§ **Text**
This may be the most fun part of the game. You are given a palette of six colors and a grid on which to draw. Depending on what sorts of patterns you draw, you are awarded a new body part – head, torso, arms, or legs. If you have enough calcium and other essential nutrients (don’t forget to eat your Wheaties), you can ‘equip’ your new body parts and climb the evolutionary ladder.
What should you draw to get these parts? Well, they don’t really tell you. Geometric patterns and mirrored images seem to work well, though you’ll have to be very creative if you want to see all the thousands of anatomical options available.
These new parts may also allow you to do new and interesting things. A new set of legs, for example, may allow you to swim faster, or even walk right out of that primordial pond and explore new areas where you can play eat-or-be-eaten with even more powerful critters. So you better have a new set of arms if you want to fight back.
Like most RPGs, certain parts work better when paired together. Do ‘laser horse’ legs work well with ‘blade crab’ arms and an ‘electric mullosk’ head? You’ll have to find out for yourself.
The combat is akin to the real time/turn based mish mash of Final Fantasy 7. You can attack with your arms or cast spells to wipe out your enemy, though the balance here is pretty weak. It is always immediately apparent whether you are going to be the victor or the lunch.
The graphics, unfortunately, are pretty bland. While your body parts look good and move smoothly no matter what Mr. Potato Head setup you’ve combined them in, the environments are really boring. There are an amazingly low number of textures for the earth and rocks, which is about all you’ll ever see in this game. Also, this is the only game on the DC we’ve that had significant slowdown. Fight more than one opponent and get ready for some serious slo-mo. This is very surprising considering the power of the machine that they had to work with.
The other problem with Seventh Cross is that it gets boring fast. You really only do two things during the entire game: eat and evolve. Sure, you have to kill something first if you want to eat it, but this really isn’t much fun and the battles are never very close.
There are some great ideas in Seventh Cross, and a startling amount of depth in how you can design your donkey-fish-lizard. It’s a shame that the rest of the game doesn’t really measure up. This one probably won’t ever make it to the U.S. However, if there is ever a Seventh Cross 2 (Eighth Cross?), I would be very interested to try it out. This one almost made it out of the pond.

§ **Instruction 1**
Repeat the entries word for word, starting at the first one and going up to and including the line with "12-01-2016 10:24".

§ **Stored data entries**
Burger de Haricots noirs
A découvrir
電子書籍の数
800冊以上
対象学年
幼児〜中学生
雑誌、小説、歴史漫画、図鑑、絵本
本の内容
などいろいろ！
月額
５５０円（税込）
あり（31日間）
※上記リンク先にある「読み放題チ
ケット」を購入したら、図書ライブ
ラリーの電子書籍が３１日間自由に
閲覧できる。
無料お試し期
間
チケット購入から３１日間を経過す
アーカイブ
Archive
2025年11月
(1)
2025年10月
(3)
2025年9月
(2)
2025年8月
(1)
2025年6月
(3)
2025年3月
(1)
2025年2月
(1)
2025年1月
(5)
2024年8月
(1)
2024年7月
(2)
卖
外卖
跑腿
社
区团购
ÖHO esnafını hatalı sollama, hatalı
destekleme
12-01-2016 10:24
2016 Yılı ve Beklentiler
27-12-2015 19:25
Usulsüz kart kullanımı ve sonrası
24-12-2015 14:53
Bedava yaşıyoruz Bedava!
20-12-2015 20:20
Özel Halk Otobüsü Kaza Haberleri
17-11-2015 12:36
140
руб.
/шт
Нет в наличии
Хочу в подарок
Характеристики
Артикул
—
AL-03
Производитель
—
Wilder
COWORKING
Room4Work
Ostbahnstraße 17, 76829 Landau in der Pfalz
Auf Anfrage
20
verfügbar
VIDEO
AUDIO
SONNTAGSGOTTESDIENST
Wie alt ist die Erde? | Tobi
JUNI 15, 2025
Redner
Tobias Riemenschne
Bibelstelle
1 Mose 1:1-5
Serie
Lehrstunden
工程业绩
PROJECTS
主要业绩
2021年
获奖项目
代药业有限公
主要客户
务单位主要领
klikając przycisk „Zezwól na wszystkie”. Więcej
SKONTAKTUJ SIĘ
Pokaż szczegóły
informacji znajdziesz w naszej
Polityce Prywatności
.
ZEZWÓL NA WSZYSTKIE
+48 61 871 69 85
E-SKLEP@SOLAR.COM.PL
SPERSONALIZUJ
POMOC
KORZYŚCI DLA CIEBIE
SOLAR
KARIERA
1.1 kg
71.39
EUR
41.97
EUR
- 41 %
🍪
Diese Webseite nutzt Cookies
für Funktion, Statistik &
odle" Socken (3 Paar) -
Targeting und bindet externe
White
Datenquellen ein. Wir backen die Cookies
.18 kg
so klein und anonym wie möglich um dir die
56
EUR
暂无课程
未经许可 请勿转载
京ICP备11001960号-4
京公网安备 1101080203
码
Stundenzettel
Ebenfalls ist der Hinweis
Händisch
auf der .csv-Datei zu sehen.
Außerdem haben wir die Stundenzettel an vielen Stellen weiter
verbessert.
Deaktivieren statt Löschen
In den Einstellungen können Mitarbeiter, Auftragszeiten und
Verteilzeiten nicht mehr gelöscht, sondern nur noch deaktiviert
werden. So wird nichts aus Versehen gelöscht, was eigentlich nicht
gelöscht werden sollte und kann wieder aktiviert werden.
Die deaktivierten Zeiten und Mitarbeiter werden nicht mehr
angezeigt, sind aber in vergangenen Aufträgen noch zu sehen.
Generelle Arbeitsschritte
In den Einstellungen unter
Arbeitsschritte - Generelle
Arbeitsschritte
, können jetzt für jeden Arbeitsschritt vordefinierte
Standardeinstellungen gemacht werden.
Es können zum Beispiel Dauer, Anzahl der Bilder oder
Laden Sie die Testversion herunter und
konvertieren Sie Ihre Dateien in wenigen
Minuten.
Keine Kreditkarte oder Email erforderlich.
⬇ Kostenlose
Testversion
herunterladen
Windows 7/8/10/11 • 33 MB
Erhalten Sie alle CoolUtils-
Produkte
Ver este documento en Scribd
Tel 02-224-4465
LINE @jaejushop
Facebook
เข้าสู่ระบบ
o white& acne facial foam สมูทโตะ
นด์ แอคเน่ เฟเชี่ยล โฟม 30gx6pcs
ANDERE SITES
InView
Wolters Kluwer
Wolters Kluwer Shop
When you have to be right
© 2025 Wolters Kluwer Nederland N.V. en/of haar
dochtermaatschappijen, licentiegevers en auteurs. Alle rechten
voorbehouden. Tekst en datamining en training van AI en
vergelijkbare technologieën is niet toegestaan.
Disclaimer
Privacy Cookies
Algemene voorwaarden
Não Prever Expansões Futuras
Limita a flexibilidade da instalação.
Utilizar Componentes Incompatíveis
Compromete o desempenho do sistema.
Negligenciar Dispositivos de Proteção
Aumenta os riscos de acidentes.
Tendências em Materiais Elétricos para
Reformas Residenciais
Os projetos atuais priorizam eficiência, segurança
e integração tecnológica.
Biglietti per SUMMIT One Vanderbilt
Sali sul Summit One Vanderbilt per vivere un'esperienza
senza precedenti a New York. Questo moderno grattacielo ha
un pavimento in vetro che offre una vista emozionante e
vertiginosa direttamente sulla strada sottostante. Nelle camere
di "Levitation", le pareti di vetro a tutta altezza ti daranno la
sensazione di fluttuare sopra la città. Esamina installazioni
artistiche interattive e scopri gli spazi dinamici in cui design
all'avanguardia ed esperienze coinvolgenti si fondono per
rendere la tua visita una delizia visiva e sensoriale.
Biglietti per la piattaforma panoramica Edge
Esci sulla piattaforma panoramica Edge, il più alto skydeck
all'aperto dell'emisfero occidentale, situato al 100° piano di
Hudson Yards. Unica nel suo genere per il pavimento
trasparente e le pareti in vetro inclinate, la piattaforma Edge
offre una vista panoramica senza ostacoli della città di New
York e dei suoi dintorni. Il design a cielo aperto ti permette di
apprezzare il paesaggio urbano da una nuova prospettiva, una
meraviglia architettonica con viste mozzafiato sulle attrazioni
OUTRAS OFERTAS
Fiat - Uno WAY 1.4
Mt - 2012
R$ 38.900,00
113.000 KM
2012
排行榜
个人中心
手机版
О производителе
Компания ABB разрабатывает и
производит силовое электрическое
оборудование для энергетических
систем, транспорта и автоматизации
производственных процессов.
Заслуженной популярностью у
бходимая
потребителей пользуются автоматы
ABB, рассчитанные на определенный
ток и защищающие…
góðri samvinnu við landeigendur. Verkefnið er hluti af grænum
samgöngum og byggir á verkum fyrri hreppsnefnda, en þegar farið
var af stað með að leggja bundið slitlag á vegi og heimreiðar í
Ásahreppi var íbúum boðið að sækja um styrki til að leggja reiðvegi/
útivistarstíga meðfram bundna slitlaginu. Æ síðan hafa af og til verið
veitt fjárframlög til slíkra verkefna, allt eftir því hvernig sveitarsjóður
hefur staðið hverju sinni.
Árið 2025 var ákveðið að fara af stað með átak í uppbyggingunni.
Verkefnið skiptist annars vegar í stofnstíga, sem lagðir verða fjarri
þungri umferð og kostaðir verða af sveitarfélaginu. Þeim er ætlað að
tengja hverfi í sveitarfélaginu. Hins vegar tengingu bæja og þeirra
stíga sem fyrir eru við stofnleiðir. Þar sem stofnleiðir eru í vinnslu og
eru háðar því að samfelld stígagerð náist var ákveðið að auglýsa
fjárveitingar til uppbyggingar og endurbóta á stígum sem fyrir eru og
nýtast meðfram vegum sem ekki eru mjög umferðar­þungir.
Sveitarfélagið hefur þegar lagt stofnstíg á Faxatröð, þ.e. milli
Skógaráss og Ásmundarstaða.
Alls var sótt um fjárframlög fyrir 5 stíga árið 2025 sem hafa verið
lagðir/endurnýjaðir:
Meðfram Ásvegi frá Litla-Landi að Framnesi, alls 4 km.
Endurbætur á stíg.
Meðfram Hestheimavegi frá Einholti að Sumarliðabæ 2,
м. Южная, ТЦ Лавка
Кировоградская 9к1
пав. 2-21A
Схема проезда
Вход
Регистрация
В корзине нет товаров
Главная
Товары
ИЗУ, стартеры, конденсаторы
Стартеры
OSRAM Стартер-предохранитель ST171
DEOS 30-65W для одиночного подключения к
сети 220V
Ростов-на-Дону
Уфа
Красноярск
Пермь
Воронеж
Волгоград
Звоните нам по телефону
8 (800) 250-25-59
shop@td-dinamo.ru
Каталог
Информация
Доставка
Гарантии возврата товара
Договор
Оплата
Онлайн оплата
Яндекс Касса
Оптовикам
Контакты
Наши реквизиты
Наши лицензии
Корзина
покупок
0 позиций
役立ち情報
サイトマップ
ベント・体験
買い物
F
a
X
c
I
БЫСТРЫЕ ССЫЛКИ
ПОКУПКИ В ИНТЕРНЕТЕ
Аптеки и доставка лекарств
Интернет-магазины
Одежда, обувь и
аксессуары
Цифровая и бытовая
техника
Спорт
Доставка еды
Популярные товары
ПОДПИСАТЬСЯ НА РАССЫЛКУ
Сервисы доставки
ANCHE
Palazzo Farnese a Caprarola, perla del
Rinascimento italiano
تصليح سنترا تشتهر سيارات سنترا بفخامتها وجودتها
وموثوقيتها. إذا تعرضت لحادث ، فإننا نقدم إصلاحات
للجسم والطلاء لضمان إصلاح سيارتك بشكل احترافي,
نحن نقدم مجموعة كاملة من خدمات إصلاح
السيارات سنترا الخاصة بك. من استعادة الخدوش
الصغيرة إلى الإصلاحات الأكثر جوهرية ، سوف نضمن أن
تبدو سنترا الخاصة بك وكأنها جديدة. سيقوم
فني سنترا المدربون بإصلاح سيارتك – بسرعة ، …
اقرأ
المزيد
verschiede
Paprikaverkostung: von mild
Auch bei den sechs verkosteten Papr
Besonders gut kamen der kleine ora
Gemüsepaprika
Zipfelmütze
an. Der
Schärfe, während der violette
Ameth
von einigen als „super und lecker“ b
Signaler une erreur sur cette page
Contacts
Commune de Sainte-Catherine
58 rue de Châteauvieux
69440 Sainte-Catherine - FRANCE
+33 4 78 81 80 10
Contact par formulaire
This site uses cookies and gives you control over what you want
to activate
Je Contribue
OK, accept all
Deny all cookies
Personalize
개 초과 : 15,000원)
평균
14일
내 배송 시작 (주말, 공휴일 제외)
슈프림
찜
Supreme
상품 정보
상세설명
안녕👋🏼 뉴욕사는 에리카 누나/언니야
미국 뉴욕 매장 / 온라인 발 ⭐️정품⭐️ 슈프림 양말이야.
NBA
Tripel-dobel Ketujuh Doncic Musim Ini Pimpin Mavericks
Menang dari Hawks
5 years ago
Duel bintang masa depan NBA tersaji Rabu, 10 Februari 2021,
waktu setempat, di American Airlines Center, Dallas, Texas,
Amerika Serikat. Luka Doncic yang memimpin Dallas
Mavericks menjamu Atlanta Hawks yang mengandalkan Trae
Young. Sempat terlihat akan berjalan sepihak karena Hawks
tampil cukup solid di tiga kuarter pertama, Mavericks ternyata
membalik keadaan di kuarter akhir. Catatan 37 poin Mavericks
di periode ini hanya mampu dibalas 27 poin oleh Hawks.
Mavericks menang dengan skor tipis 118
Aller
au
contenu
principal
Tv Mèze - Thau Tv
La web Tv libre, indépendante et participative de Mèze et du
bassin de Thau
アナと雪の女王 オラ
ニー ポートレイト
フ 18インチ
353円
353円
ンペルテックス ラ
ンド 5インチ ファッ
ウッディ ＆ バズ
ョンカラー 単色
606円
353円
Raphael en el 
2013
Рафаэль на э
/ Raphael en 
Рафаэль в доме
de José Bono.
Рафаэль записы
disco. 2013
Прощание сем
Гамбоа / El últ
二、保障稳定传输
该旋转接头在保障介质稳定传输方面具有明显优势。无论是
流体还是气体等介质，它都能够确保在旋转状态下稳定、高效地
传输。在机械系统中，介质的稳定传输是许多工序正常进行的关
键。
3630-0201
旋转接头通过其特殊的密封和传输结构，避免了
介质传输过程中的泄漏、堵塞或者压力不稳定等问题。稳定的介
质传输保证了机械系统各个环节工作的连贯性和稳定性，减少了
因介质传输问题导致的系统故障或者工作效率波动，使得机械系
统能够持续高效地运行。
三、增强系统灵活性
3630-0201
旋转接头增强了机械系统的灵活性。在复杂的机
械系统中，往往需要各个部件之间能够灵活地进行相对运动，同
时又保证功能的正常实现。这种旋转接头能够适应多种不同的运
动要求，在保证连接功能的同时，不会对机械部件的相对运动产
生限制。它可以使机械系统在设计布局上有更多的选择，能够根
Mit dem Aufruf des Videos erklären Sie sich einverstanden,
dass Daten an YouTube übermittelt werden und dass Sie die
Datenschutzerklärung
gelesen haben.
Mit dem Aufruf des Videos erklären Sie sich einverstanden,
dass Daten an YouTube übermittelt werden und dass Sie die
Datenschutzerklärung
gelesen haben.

§ **Instruction 2**
Transcribe the Seventh Cross review word for word from "There are some" up to and including "of the pond.".

§ **Your solution 1**
Burger de Haricots noirs
A découvrir
電子書籍の数
800冊以上
対象学年
幼児〜中学生
雑誌、小説、歴史漫画、図鑑、絵本
本の内容
などいろいろ！
月額
５５０円（税込）
あり（31日間）
※上記リンク先にある「読み放題チ
ケット」を購入したら、図書ライブ
ラリーの電子書籍が３１日間自由に
閲覧できる。
無料お試し期
間
チケット購入から３１日間を経過す
アーカイブ
Archive
2025年11月
(1)
2025年10月
(3)
2025年9月
(2)
2025年8月
(1)
2025年6月
(3)
2025年3月
(1)
2025年2月
(1)
2025年1月
(5)
2024年8月
(1)
2024年7月
(2)
卖
外卖
跑腿
社
区团购
ÖHO esnafını hatalı sollama, hatalı
destekleme
12-01-2016 10:24

§ **Your solution 2**
There are some great ideas in Seventh Cross, and a startling amount of depth in how you can design your donkey-fish-lizard. It’s a shame that the rest of the game doesn’t really measure up. This one probably won’t ever make it to the U.S. However, if there is ever a Seventh Cross 2 (Eighth Cross?), I would be very interested to try it out. This one almost made it out of the pond.